Exercise -
Starting at the line with "missile destroyer USS" and stopping at the final line, retype the data below exactly; do not carry over any pictures.
START Information supplied
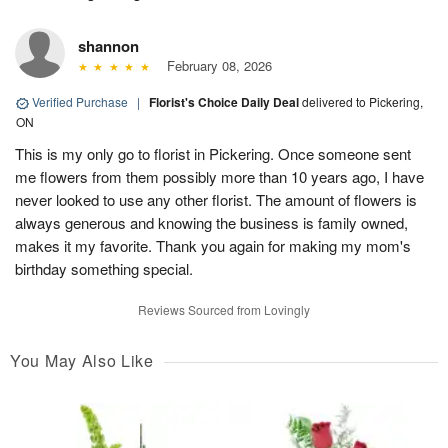
shannon
February 08, 2026
Verified Purchase
|
Florist's Choice Daily Deal
delivered to Pickering,
ON
This is my only go to florist in Pickering. Once someone sent
me flowers from them possibly more than 10 years ago, I have
never looked to use any other florist. The amount of flowers is
always generous and knowing the business is family owned,
makes it my favorite. Thank you again for making my mom's
birthday something special.
Reviews Sourced from Lovingly
You May Also Like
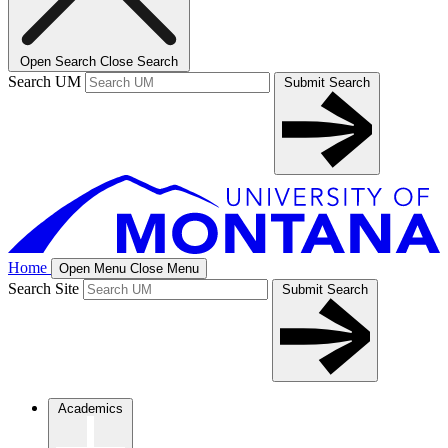
Open Search
Close Search
Search UM
Submit Search
Home
Open Menu
Close Menu
Search Site
Submit Search
Academics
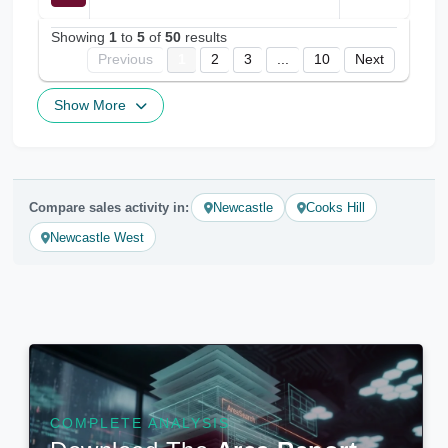
Showing
1
to
5
of
50
results
Previous
1
2
3
...
10
Next
Show More
Compare sales activity in:
Newcastle
Cooks Hill
Newcastle West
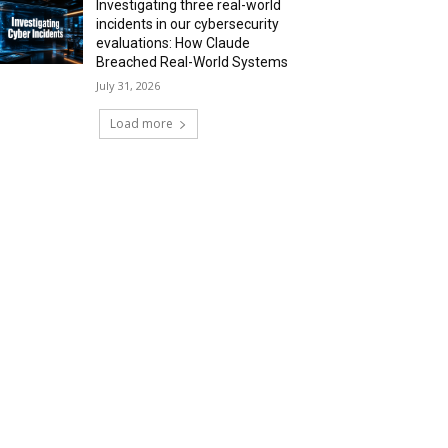
Investigating three real-world
incidents in our cybersecurity
evaluations: How Claude
Breached Real-World Systems
July 31, 2026
Load more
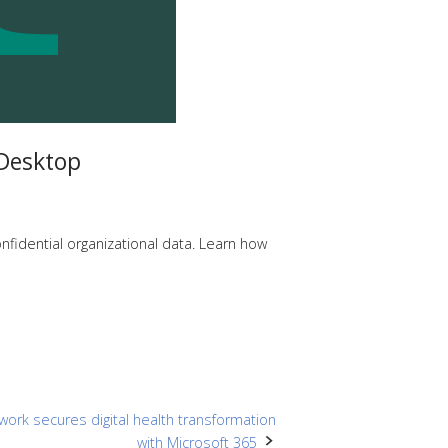
Desktop
fidential organizational data. Learn how
twork secures digital health transformation
with Microsoft 365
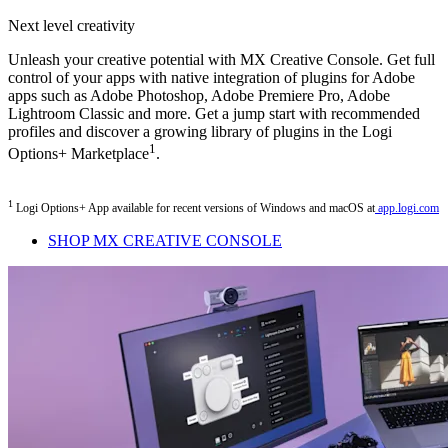
Next level creativity
Unleash your creative potential with MX Creative Console. Get full
control of your apps with native integration of plugins for Adobe
apps such as Adobe Photoshop, Adobe Premiere Pro, Adobe
Lightroom Classic and more. Get a jump start with recommended
profiles and discover a growing library of plugins in the Logi
1
Options+ Marketplace
.
1
Logi Options+ App available for recent versions of Windows and macOS at
app.logi.com
SHOP MX CREATIVE CONSOLE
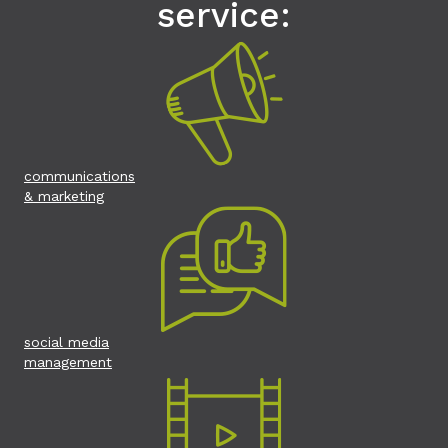
service:
communications
& marketing
social media
management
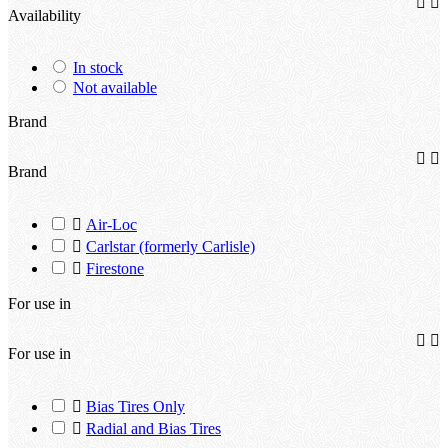


Availability
In stock
Not available
Brand


Brand

Air-Loc

Carlstar (formerly Carlisle)

Firestone
For use in


For use in

Bias Tires Only

Radial and Bias Tires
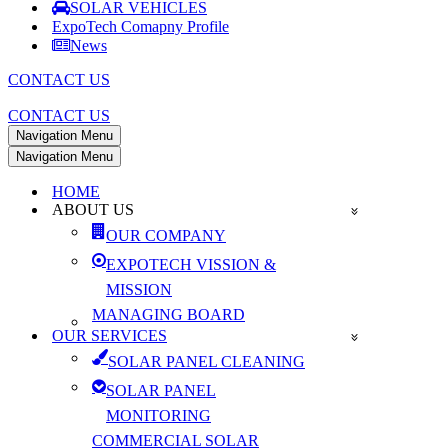
SOLAR VEHICLES
ExpoTech Comapny Profile
News
CONTACT US
CONTACT US
Navigation Menu
Navigation Menu
HOME
ABOUT US
OUR COMPANY
EXPOTECH VISSION &
MISSION
MANAGING BOARD
OUR SERVICES
SOLAR PANEL CLEANING
SOLAR PANEL
MONITORING
COMMERCIAL SOLAR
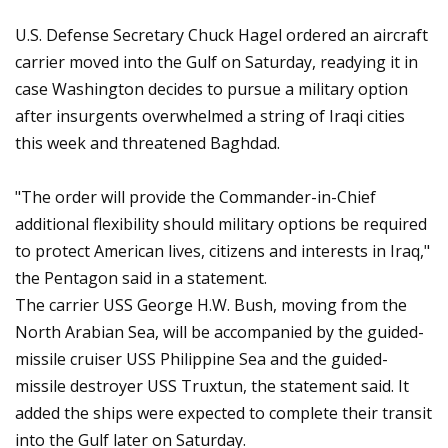
U.S. Defense Secretary Chuck Hagel ordered an aircraft
carrier moved into the Gulf on Saturday, readying it in
case Washington decides to pursue a military option
after insurgents overwhelmed a string of Iraqi cities
this week and threatened Baghdad.
"The order will provide the Commander-in-Chief
additional flexibility should military options be required
to protect American lives, citizens and interests in Iraq,"
the Pentagon said in a statement.
The carrier USS George H.W. Bush, moving from the
North Arabian Sea, will be accompanied by the guided-
missile cruiser USS Philippine Sea and the guided-
missile destroyer USS Truxtun, the statement said. It
added the ships were expected to complete their transit
into the Gulf later on Saturday.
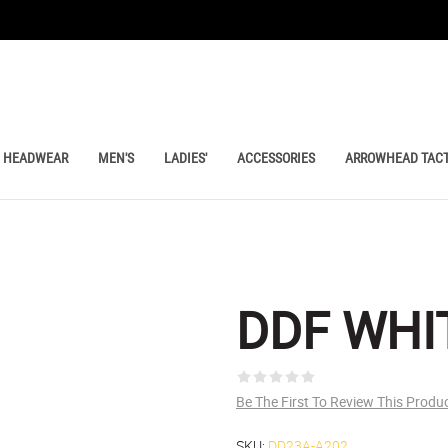
HEADWEAR
MEN'S
LADIES'
ACCESSORIES
ARROWHEAD TACT
DDF WHI
Be The First To Review This Produ
SKU:
DD23A-A202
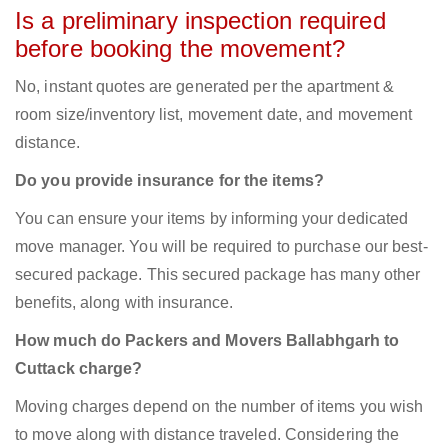
Is a preliminary inspection required
before booking the movement?
No, instant quotes are generated per the apartment &
room size/inventory list, movement date, and movement
distance.
Do you provide insurance for the items?
You can ensure your items by informing your dedicated
move manager. You will be required to purchase our best-
secured package. This secured package has many other
benefits, along with insurance.
How much do Packers and Movers Ballabhgarh to
Cuttack charge?
Moving charges depend on the number of items you wish
to move along with distance traveled. Considering the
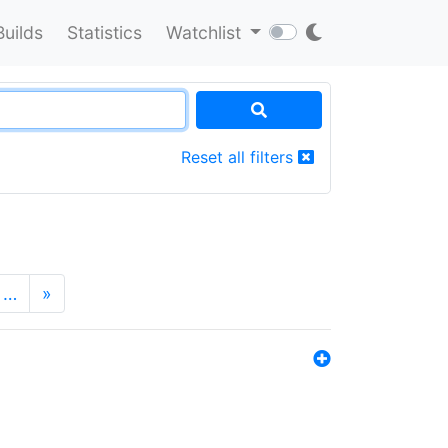
Builds
Statistics
Watchlist
Reset all filters
…
»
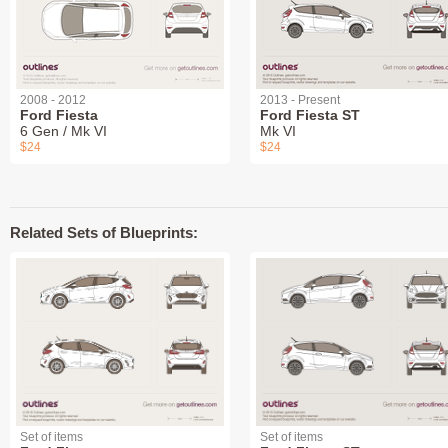
2008 - 2012
2013 - Present
Ford Fiesta
Ford Fiesta ST
6 Gen / Mk VI
Mk VI
$24
$24
Related Sets of Blueprints:
Set of items
Set of items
END Information supplied
Output for this task -
missile destroyer USS Truxtun, the statement said. It
added the ships were expected to complete their transit
into the Gulf later on Saturday.
HEADWEAR
MEN'S
LADIES'
ACCESSORIES
ARROWHEAD TACT
DDF WHI
Be The First To Review This Produ
SKU:
DD23A-A202
Is a preliminary inspection required
before booking the movement?
No, instant quotes are generated per the apartment &
room size/inventory list, movement date, and movement
distance.
Do you provide insurance for the items?
You can ensure your items by informing your dedicated
move manager. You will be required to purchase our best-
secured package. This secured package has many other
benefits, along with insurance.
How much do Packers and Movers Ballabhgarh to
Cuttack charge?
Moving charges depend on the number of items you wish
to move along with distance traveled. Considering the
Builds
Statistics
Watchlist
Reset all filters
…
»
2008 - 2012
2013 - Present
Ford Fiesta
Ford Fiesta ST
6 Gen / Mk VI
Mk VI
$24
$24
Related Sets of Blueprints:
Set of items
Set of items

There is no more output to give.